Tuesday, November 10, 2009

A "Bad Nigger"



I've been collecting and reading boxing literature for a couple years. There is quite a bit for an enthusiast to devour; short stories by Hemingway, Jack London, FX Toole, full length novels by WC Heinz, Leonard Gardner, and finally there is a plethora of books that compile articles on boxing. The infamous "Sweet Science," by the regular New Yorker writer AJ Liebling is considered a sports classic and perfectly represents boxing literature. The series of articles is both recounts of fights, and depictions of the life surrounding fighters.

Over the last two years I've picked up a handful of books and most recently I picked up "The Art and Aesthetics of Boxing" and "Boxer: An Anthology of Writings on Boxing and Visual Culture." While I haven't gotten to the former I have read most of the latter. "Boxer..." is a beautiful coffee table book with great pictures, and interesting yet short essays. Included, of course, is Joyce Carol Oates famous essay "On Boxing," which is part of virtually every compilation of boxing writing post '95.

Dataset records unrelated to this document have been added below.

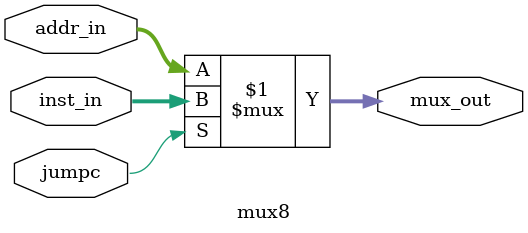
<source format=v>
module  mux8(
inst_in      , // Mux first input
addr_in      , // Mux Second input
jumpc           , // Select input
mux_out   // Mux output
);
//inputs
input [7:0] inst_in;
input [7:0] addr_in;
input jumpc;

//outputs
output wire [7:0] mux_out;


assign mux_out = (jumpc) ? inst_in : addr_in;

endmodule 
</source>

The compilation also includes an essay by Keith Piper, entitled "Four Corners, a contest of Opposites." The essay briefly hits on the careers and lives of four african american fighters; Joe Louis, Jack Johnson, Mike Tyson, and Muhammed Ali. Specifically the writer highlights the struggles with racism each fighter as had during his career. It should be noted as well that all four were heavyweights, heavyweights have typically had a larger political burden placed upon their careers as their size is a mitigating factor. Smaller fighters "'... do not sybolise the nation or their race since the biggest fighting men have always had that burden.'"

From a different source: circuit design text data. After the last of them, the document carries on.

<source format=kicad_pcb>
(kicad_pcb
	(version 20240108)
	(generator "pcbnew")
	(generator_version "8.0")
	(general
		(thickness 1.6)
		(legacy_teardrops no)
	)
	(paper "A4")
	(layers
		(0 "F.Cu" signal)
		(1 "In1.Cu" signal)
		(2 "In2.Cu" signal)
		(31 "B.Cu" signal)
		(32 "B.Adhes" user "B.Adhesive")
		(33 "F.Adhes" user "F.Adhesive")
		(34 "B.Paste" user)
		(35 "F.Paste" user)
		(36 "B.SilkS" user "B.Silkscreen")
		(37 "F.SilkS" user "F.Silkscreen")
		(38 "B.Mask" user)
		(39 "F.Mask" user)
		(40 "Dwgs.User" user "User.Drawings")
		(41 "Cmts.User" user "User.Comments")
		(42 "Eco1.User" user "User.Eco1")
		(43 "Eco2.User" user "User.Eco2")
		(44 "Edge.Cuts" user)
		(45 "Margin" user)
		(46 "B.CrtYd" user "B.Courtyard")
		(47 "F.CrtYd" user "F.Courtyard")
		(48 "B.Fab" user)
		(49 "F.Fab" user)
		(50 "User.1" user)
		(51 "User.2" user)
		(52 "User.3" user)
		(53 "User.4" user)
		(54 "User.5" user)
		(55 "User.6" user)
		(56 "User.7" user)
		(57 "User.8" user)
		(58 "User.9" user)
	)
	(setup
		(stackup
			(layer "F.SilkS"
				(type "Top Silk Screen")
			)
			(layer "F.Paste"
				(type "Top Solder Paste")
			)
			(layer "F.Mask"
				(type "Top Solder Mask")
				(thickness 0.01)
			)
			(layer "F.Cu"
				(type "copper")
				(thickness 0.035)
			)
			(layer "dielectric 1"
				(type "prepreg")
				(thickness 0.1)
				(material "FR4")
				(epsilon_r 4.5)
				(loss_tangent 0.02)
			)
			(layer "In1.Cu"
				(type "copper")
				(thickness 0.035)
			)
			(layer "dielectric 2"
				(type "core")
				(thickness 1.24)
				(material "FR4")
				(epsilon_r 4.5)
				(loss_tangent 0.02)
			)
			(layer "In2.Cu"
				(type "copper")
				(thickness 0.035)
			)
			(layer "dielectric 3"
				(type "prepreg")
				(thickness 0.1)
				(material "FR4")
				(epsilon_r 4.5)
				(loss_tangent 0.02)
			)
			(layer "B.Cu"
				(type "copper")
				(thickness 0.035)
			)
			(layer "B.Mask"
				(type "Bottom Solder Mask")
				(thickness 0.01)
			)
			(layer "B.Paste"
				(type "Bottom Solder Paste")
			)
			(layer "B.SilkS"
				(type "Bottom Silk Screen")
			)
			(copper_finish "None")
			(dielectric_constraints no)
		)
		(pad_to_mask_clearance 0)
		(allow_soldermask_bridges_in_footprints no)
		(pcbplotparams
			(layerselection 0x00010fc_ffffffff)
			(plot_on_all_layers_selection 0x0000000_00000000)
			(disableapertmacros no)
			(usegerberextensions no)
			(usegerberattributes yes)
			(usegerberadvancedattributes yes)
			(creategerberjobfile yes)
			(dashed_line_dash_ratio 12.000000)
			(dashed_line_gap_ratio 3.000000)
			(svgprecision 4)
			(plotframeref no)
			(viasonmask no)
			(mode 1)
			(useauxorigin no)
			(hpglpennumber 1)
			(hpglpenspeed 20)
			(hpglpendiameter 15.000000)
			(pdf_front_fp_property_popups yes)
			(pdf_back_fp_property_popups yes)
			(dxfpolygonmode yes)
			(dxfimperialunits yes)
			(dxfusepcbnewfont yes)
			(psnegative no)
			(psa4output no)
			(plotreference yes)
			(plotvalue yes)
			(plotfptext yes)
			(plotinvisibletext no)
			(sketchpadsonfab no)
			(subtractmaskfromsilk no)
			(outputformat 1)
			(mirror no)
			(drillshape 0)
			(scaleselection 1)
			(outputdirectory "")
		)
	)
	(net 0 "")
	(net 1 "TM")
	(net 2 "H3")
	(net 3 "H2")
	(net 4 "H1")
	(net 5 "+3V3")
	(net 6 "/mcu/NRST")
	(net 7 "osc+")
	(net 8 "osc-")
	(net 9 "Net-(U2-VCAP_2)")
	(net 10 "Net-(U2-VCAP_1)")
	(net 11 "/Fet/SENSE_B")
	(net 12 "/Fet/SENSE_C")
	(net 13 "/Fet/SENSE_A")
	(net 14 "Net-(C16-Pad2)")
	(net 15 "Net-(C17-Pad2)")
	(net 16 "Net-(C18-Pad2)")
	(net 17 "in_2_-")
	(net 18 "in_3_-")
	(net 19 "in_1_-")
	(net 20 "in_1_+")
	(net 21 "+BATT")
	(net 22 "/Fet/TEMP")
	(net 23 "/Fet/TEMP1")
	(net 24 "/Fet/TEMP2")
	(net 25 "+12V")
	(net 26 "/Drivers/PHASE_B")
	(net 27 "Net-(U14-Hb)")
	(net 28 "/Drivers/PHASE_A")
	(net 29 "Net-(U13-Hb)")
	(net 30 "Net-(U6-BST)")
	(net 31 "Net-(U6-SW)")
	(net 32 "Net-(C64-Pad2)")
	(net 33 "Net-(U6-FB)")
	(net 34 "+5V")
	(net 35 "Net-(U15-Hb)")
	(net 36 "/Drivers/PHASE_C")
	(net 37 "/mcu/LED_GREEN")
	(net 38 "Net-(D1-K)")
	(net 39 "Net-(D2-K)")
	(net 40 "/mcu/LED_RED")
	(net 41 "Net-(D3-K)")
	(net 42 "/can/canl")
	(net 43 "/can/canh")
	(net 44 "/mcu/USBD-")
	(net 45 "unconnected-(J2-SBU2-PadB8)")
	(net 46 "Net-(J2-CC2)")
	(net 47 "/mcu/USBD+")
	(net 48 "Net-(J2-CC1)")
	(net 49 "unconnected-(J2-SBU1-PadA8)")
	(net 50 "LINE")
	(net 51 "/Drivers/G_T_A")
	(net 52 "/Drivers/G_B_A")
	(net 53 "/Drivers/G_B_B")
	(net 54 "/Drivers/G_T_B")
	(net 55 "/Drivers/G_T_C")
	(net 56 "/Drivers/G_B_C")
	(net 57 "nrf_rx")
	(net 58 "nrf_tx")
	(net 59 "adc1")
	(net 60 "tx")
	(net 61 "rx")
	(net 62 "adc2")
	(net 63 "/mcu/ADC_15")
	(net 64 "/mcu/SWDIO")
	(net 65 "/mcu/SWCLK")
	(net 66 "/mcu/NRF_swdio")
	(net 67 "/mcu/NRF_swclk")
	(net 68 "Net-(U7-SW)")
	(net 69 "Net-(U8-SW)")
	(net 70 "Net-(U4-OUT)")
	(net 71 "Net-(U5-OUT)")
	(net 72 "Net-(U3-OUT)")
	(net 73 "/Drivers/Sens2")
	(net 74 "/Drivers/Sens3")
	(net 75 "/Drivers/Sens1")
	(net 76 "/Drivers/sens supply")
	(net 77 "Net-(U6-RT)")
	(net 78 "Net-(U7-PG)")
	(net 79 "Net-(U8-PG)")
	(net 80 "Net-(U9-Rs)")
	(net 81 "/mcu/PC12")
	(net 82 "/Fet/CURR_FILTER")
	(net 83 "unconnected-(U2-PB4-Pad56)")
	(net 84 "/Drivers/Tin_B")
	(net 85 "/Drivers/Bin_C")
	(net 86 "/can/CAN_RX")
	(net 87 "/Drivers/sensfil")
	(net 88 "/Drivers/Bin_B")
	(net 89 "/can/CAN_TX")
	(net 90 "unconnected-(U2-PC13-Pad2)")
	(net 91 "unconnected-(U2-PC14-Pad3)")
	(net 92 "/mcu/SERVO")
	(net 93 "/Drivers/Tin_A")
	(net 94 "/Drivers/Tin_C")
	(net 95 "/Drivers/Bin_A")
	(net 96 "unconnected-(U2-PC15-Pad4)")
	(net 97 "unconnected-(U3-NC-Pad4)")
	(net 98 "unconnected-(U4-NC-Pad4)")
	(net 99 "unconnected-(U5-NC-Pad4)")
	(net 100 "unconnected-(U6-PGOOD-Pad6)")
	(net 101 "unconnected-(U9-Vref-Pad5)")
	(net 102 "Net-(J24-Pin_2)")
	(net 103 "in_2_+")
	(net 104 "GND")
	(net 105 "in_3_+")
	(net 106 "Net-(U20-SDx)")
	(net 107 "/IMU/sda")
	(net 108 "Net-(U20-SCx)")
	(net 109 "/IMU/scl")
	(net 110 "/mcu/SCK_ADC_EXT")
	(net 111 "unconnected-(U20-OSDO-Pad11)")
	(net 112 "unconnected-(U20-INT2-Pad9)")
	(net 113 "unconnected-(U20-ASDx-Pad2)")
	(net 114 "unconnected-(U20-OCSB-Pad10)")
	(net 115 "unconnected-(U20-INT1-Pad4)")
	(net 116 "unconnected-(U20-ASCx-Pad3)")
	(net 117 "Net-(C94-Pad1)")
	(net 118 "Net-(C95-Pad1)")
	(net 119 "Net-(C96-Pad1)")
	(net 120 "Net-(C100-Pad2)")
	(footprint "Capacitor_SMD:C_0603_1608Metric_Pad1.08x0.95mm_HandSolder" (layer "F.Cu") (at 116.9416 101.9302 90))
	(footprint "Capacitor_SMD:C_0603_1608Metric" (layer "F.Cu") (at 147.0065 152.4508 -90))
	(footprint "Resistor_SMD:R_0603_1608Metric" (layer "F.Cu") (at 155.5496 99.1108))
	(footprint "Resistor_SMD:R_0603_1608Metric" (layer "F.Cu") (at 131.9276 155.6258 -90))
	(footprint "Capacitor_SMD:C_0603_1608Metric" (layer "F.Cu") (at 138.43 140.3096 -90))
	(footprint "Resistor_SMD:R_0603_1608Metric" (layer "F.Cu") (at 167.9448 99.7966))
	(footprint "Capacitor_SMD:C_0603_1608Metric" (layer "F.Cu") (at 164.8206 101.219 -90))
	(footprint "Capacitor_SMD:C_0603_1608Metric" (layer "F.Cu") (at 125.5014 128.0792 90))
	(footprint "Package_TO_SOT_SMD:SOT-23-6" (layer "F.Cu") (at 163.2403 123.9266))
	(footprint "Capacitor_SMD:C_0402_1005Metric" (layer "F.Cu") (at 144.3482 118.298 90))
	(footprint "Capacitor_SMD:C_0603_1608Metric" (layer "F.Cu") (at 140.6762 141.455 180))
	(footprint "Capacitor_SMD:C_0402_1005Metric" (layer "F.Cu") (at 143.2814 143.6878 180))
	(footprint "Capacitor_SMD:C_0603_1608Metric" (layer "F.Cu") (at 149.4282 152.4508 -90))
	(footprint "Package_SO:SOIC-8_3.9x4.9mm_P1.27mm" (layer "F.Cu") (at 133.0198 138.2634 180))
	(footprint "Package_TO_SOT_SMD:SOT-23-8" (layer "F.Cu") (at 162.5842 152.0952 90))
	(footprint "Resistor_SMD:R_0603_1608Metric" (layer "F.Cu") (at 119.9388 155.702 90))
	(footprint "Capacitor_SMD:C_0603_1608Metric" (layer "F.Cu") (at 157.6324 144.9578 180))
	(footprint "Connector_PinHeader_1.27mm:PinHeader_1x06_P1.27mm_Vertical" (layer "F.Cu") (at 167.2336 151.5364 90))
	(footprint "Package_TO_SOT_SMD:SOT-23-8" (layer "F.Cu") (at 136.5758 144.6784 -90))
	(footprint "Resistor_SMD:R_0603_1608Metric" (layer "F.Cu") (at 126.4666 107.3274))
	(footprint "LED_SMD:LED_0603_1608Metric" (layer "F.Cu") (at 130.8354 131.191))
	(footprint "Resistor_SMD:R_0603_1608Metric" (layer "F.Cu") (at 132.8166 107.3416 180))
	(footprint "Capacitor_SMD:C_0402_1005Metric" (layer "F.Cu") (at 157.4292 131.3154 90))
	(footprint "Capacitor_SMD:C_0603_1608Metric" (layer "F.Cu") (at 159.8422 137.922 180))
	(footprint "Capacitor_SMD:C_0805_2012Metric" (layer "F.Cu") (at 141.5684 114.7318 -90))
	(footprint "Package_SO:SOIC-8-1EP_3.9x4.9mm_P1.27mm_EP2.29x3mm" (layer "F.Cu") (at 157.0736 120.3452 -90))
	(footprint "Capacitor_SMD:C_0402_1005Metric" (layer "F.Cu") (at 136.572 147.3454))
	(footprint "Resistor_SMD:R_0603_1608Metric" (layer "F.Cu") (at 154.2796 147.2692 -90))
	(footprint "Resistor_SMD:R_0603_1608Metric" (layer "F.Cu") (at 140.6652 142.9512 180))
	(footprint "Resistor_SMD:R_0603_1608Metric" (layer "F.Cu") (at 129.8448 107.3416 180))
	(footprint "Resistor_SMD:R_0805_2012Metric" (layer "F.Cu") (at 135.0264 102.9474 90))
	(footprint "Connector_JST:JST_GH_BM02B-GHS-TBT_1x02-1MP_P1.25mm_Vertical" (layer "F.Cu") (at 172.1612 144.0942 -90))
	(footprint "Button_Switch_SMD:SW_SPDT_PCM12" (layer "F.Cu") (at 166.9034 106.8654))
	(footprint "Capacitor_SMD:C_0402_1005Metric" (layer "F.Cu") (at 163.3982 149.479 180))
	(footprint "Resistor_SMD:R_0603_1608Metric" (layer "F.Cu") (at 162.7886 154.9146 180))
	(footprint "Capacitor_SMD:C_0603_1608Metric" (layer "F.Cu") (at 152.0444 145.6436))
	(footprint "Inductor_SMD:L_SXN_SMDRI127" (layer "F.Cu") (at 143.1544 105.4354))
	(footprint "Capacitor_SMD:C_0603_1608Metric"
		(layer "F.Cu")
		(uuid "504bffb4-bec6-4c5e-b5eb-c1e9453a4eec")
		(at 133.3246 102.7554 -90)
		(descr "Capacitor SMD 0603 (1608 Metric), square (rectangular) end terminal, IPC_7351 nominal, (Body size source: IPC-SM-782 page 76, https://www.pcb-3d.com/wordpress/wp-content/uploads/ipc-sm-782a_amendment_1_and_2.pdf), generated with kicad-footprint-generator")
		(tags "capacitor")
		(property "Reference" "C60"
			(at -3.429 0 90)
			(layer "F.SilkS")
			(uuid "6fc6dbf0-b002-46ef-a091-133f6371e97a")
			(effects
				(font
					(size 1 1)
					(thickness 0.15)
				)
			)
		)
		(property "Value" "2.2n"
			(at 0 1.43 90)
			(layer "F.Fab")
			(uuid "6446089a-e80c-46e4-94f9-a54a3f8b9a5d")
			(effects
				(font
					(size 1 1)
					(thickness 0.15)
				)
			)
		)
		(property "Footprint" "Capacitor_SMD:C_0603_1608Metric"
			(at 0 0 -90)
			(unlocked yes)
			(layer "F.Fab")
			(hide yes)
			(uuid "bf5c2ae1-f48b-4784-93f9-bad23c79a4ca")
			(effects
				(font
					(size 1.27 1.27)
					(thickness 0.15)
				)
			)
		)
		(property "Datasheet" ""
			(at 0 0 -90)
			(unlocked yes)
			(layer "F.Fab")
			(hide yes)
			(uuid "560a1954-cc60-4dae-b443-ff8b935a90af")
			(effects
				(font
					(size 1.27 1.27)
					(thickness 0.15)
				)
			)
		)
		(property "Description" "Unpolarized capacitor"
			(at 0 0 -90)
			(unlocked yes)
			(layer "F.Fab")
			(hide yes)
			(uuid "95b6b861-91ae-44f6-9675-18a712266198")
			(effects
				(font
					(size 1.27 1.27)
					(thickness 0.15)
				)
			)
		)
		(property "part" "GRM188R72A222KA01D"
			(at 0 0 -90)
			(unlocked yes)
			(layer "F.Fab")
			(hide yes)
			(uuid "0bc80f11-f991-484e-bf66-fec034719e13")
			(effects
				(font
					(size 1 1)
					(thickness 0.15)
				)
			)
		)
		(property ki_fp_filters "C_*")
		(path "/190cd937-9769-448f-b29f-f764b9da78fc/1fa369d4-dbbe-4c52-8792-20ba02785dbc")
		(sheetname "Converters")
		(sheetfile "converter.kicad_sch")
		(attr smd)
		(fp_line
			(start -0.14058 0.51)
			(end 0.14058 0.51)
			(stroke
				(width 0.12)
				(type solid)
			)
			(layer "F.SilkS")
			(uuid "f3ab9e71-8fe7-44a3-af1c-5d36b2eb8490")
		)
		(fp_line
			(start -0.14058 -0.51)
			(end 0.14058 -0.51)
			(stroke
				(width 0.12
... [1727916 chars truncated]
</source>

Piper points out the complexities of being a black fighter succinctly; "The black fighter is forced to negotiate a precarious line between, on the one hand, the prescriptions of the white staus quo, the boxing promotions industry, the press and to an extent, apologist portions of the black middle class; on the other hand, the aspirations of black audiences yearning for an empowering antidote to their powerlessness."


Keith argues that Jack Johnson and Ali contested a symbolic war against the racial status quo while Tyson and Joe Louis conformed to and reinforced the dominant messages about the nature of black masculinity. Tyson's compliance with the spectacle of black masculinity is "expressed in the uniquely late twentieth century terms of individual redemption and condemnation. It attempts to convince us of the possibility of meteoric rise, which it portrays as the All American Way." Of course the subsequent fall of Tyson's career is put on his shoulders as an individual. Yet there are other readings of Tyson's story that go unsaid. "The ones which suggest that Cus D'Amato's only interest in Tyson was as a fighting machine, as product. The teenager's evident sexual aggression was allowed to devolp unchecked as long as he kept knocking other boys over in the ring. ...At the same time Tyson's intellect was deliberately left underdeveloped in order to hone his persona into that of an American pit-bull terrier."

The truth of the situation is probably lost in the dizzy oscillation between individual autonomy and the power of social constructs. It is in this space that we all live.

1 comment:

Unknown said...

Consider adding Absalom Absalom by William Faulkner to your boxing literature reading list if you haven't already.